George Harrison and Jimi Hendrix never officially met, but they had similar views on fame. They were two of the most famous musicians in the 1960s, George with The Beatles and Hendrix with The Jimi Hendrix Experience. However, neither of them could be bothered with fame. All they cared about was their music.
Jimi Hendrix said fame allowed musical skills to depreciate
During an interview on The Dick Cavett Show, Hendrix revealed what he thought of fame. Cavett asked him what kind of compliments he liked to hear. Hendrix said he didn’t like compliments.
“I don’t know, I don’t really live on compliments,” Hendrix said. “Matter of fact, it has a way of distracting me. A whole lot of other musicians and artists out there today, you know they hear these compliments, they say, ‘Wow, I must have been really great.’
“So they get fat and satisfied, and they get lost, and they forget about the actual talent that they have, and they start living into another world.”
Cavett said it must be a struggle succeeding in the music industry playing the blues. “Sometimes it gets to be really easy to sing the blues when you’re supposed to be making all this much money,” Hendrix said, “because money-it’s getting to be out of hand now.
“Like musicians, especially young cats, they get a chance to make all this money, and they say, ‘Wow, this is fantastic.’ And like I said before, they lose themselves, and they forget about the music itself, they forget about their talents, they forget about the other half of them. So, therefore, you can sing a whole lot of blues. The more money you make, the more blues sometimes you can sing.
“But the idea is like to use all these hang-ups and all these different things as steps in life. Just like drinking coffee, well you don’t drink it every day, or else you go into another scene with it. Like an escape.” Cavett didn’t understand him much.
George Harrison struggled being on tour with The Beatles
George would have agreed that fame often made musicians forget their talent. He frequently said that he enjoyed his time in The Beatles before they were famous because that was when they were truly a band and honing their skills as songwriters and musicians.
During a rare 1987 interview with Entertainment Tonight, George said, “When we became the famous Fabs it was really all over, sort of that aspect of just being a group playing and ‘What are we going to do?’ Where we didn’t have to care, where we could drink and just be up there being a rock band in our leather suits.”
Then, they became popular and embarked on a series of worldwide tours that were exhausting, boring, and often terrifying.

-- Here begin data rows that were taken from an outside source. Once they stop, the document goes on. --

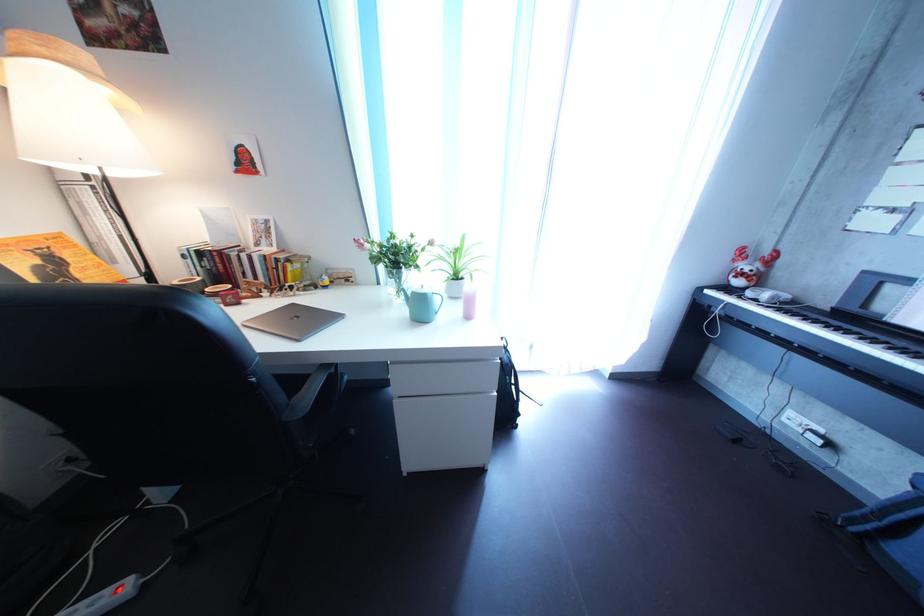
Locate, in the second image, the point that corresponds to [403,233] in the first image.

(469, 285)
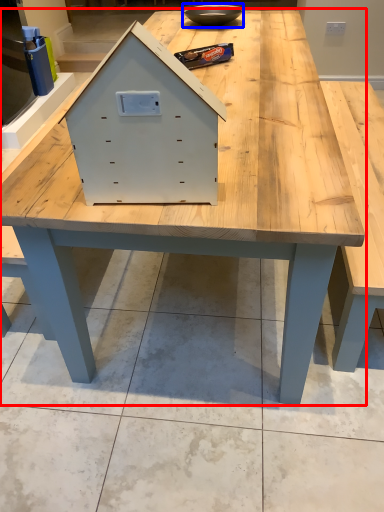
Question: Among these objects, which one is nearest to the camera, table (highlighted by a red box) or bowl (highlighted by a blue box)?

Choices:
 (A) table
 (B) bowl

Answer: (A)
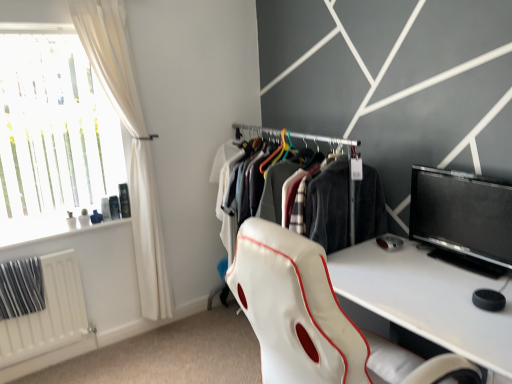
This screenshot has width=512, height=384. Find the location of `vacant region below black glossy monitor at right (from a real-world perspective)`. vacant region below black glossy monitor at right (from a real-world perspective) is located at coordinates (461, 264).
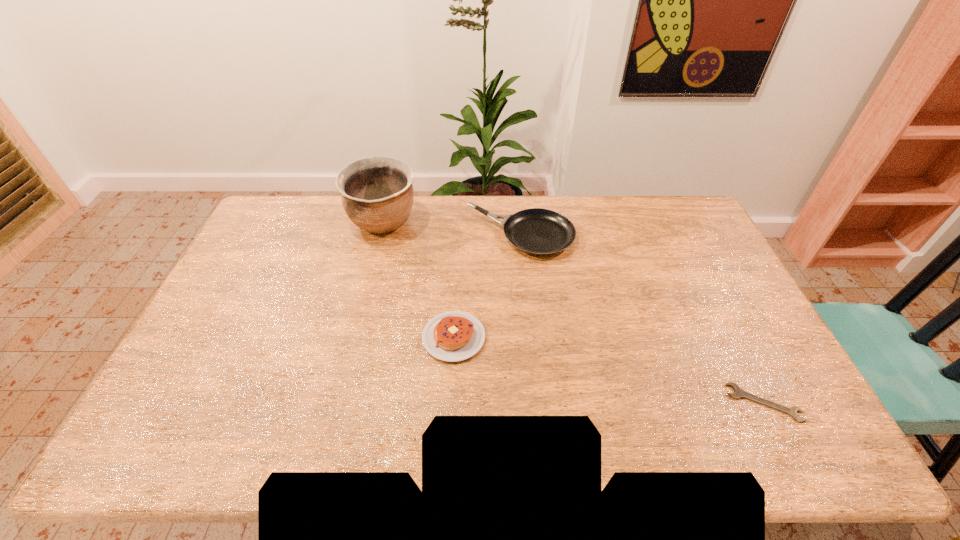
The height and width of the screenshot is (540, 960). Find the location of `free spot between the third tallest object and the shortest object`. free spot between the third tallest object and the shortest object is located at coordinates (609, 370).

Where is `unoccupied position between the third shortest object and the leftmost object`? unoccupied position between the third shortest object and the leftmost object is located at coordinates (452, 230).

Where is `free spot between the pottery and the second nearest object`? free spot between the pottery and the second nearest object is located at coordinates (419, 280).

George explained that being on the road, playing the same songs repeatedly, didn’t help them advance musically either.
“We became popular, and all this stuff happened where we sang the same songs a lot, we still had a laugh, it was still good fun though,” George explained. “But you know the-that side of it, of playing like as a musician lost the edge there because we just played the same tunes that we play recorded, go around the world singing the same 10 songs and every year, we’d lose one and add a new one, and it got a bit boring being fab.”
When The Beatles stopped touring, they could focus on their music again. Still, George was never delighted being famous. He hated fans dissecting him under a microscope. For the rest of his life, George enjoyed living in peace and releasing music when he wanted, not when fans or record companies demanded it.
George Harrison and Jimi Hendrix might have been friends
There’s no record of George and Hendrix actually meeting. However, there is proof that George and Paul McCartney witnessed Hendrix perform. According to Beatles Bible, George and Paul saw The Jimi Hendrix Experience perform at London’s Saville Theatre on Jun. 4, 1967.
Hendrix opened his set with a version of The Beatles’ “Sgt Pepper’s Lonely Hearts Club Band.” The Beatles had released the album of the same name just three days before. Paul called it “the ultimate compliment.”
Although the two musicians never met, they were united in their sentiments. So, it would be safe to assume that they would have been great friends or at least good acquaintances who shared similar views.